Liberty is the only listed firm among those owned by Vega Telecom, San Miguel’s telecom unit that was sold to PLDT and Globe on May 30.

Liberty’s shares Wednesday jumped by as much as 22 percent, before paring gains to about 16.4 percent to close at P3.55 per share. The company was still down by about 21 percent from its price a day before the P70-billion sale of Vega to PLDT and Globe was announced.

The tender offer rule is a mechanism designed to protect minority shareholders. It gives them the option to exit at the same price as the selling price to the new major shareholders.

Both PLDT’s and Globe’s disclosures were carefully worded as they pointed out what was acquired was Vega Telecom and not Liberty directly. In fact, PLDT noted in its filing that it was studying a “voluntary” tender offer to Liberty’s minority.

The Securities and Exchange Commission was clear on the parameters under which a tender offer should be required.
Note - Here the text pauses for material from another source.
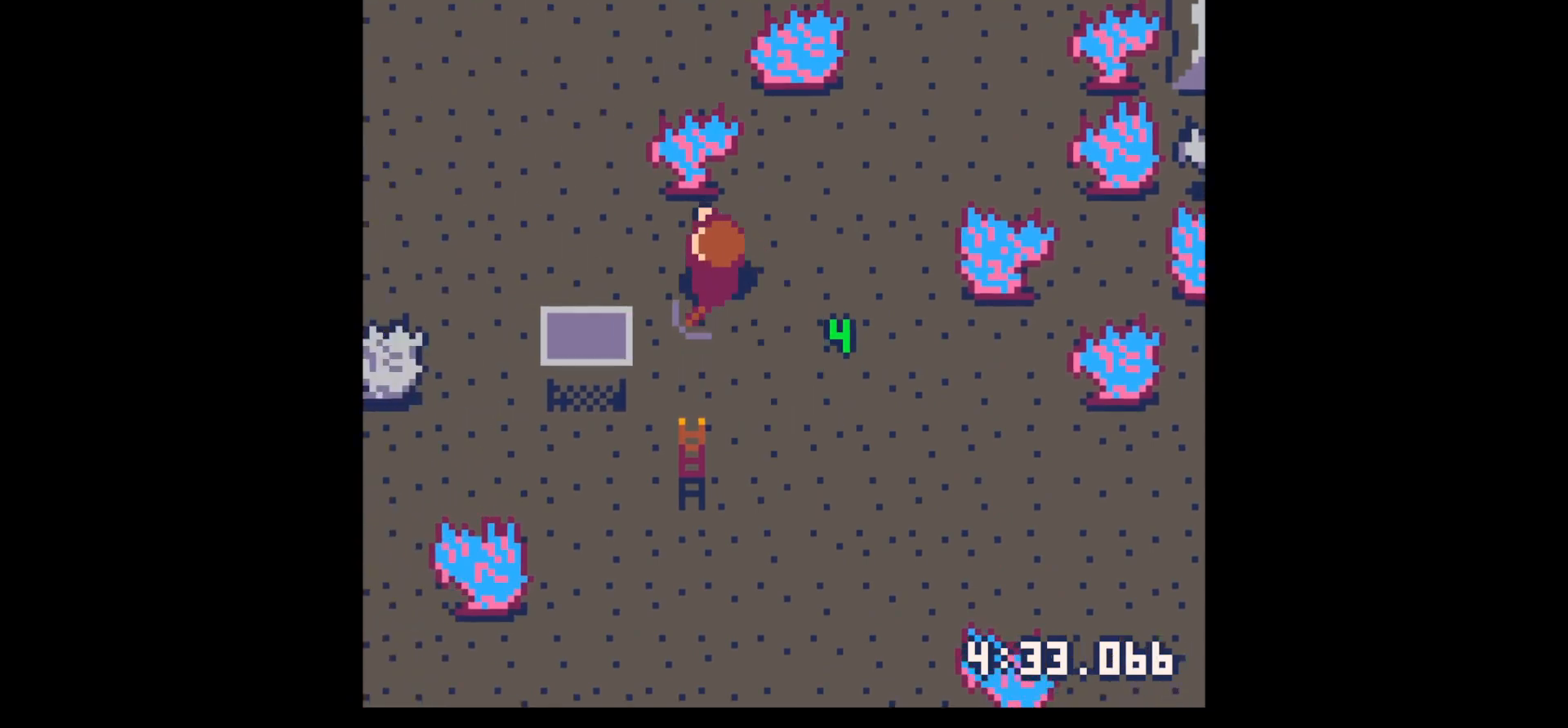
{"keys": ["x"], "events": [[100, "left", "up"], [150, "x", "down"], [334, "up", "up"]]}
Section 19 of the 2015 Securities Regulation Code implementing rules stated that a mandatory tender offer would be triggered when a person or group acting alone or together ends up owning more than 50 percent of the total outstanding equity of a publicly traded company. That also includes shares of an associate or related company “which controls the said public company.”

SEC spokesman Arman Pan said the SEC’s Securities Registration Division was reviewing whether a mandatory tender offer was required.